Eggplant Parmigiana

Grilled Eggplant Parmigiana

This is a classic Italian Recipe but instead of frying the eggplant I decided to grill them. Everyone loved them. This is a very festive, vegetarian dish that will make everyone happy.


3 eggplants
1 tsp salt plus few pinches
2 tbsp oil
80 g Parmigiano
200 g Mozzarella
Few handfuls of basil
Ingredients for The Tomatoes Sauce:

3 tbsp of oil, evo
1 cloves garlic
1 can peeled Tomatoes or Passata (700 ml) or Fresh Diced Tomatoes
Handful of Basil
Salt and Pepper
A sprinkle of love



  1. Slice the eggplant into ¼ inch slice and place them in a bowl, sprinkle 1 tsp salt and let it sit for 30 minutes. After that drain the brown liquid and quickly rinse them. Pat them dry with a dish cloth.
  2. In a medium pot add the oil and garlic. Stir fry the garlic until is gold and then add the tomatoes. Add basil, salt and pepper and cook it for 30 minutes or until the sauce is thick. When the sauce is almost ready add few more leaves of basil.
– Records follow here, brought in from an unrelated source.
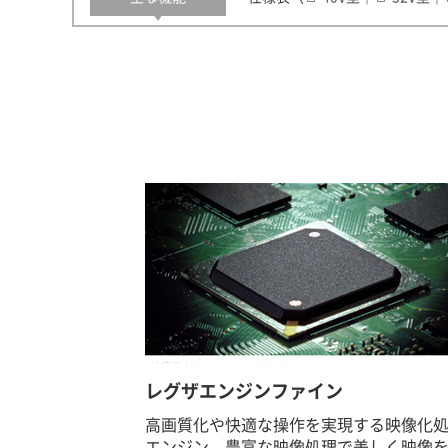
レグザエンジンファイン
高画質化や快適な操作を実現する映像化
エンジン。豊富な映像処理で美しく映像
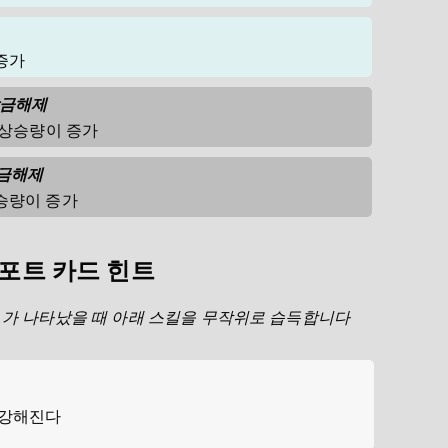
증가
잠금해제
 상승량이 증가
잠금해제
승량이 증가
포트 카드 힌트
가 나타났을 때 아래 스킬을 무작위로 습득합니다
 강해진다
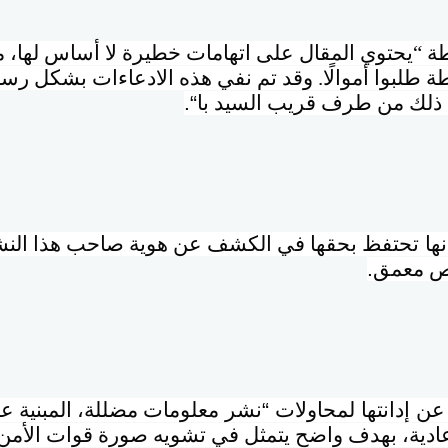
 “يحتوي المقال على اتهامات خطيرة لا أساس لها، من 
 طلبوا أموالًا. وقد تم نفي هذه الادعاءات بشكل رس
ي ذلك من طرف قريب السيد با
“.
ها
تحتفظ بحقها في الكشف عن هوية صاحب هذا النش
حص معمق
.
 إدانتها لمحاولات “نشر
معلومات مضللة، المبنية عل
عادية، بهدف واضح يتمثل في تشويه صورة قوات الأمن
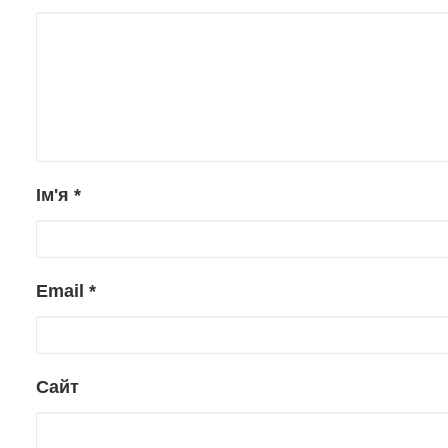
Ім'я
*
Email
*
Сайт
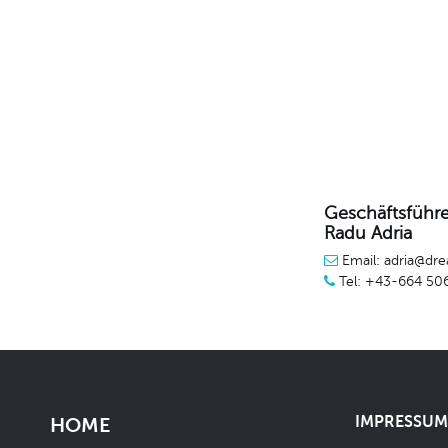
Geschäftsführe
Radu Adria
Email: adria@dre
Tel: +43-664 50
IMPRESSUM 
HOME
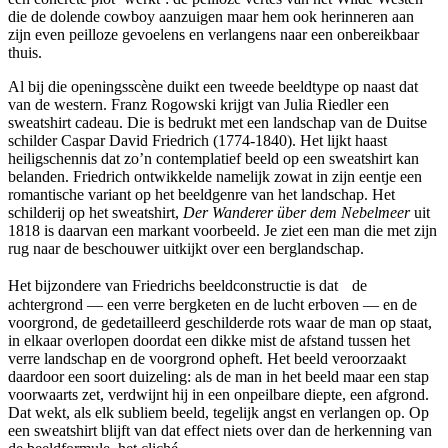
die de dolende cowboy aanzuigen maar hem ook herinneren aan
zijn even peilloze gevoelens en verlangens naar een onbereikbaar
thuis.
Al bij die openingsscène duikt een tweede beeldtype op naast dat
van de western. Franz Rogowski krijgt van Julia Riedler een
sweatshirt cadeau. Die is bedrukt met een landschap van de Duitse
schilder Caspar David Friedrich (1774-1840). Het lijkt haast
heiligschennis dat zo’n contemplatief beeld op een sweatshirt kan
belanden. Friedrich ontwikkelde namelijk zowat in zijn eentje een
romantische variant op het beeldgenre van het landschap. Het
schilderij op het sweatshirt,
Der Wanderer über dem Nebelmeer
uit
1818 is daarvan een markant voorbeeld. Je ziet een man die met zijn
rug naar de beschouwer uitkijkt over een berglandschap.
Het bijzondere van Friedrichs beeldconstructie is dat de
achtergrond — een verre bergketen en de lucht erboven — en de
voorgrond, de gedetailleerd geschilderde rots waar de man op staat,
in elkaar overlopen doordat een dikke mist de afstand tussen het
verre landschap en de voorgrond opheft. Het beeld veroorzaakt
daardoor een soort duizeling: als de man in het beeld maar een stap
voorwaarts zet, verdwijnt hij in een onpeilbare diepte, een afgrond.
Dat wekt, als elk subliem beeld, tegelijk angst en verlangen op. Op
een sweatshirt blijft van dat effect niets over dan de herkenning van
Put the sauce on a side.
  3. Brush the eggplant with oil, sprinkle few pinches of salt and grill them.
  4. In an 8×8 baking dish, spread a little bit of sauce, then make 4/5 layers starting with the eggplant, top with the sauce, mozzarella, Parmigiano and basil.
  5. Bake at 350 for 30 minutes and before serve it let it sit for 5 minutes.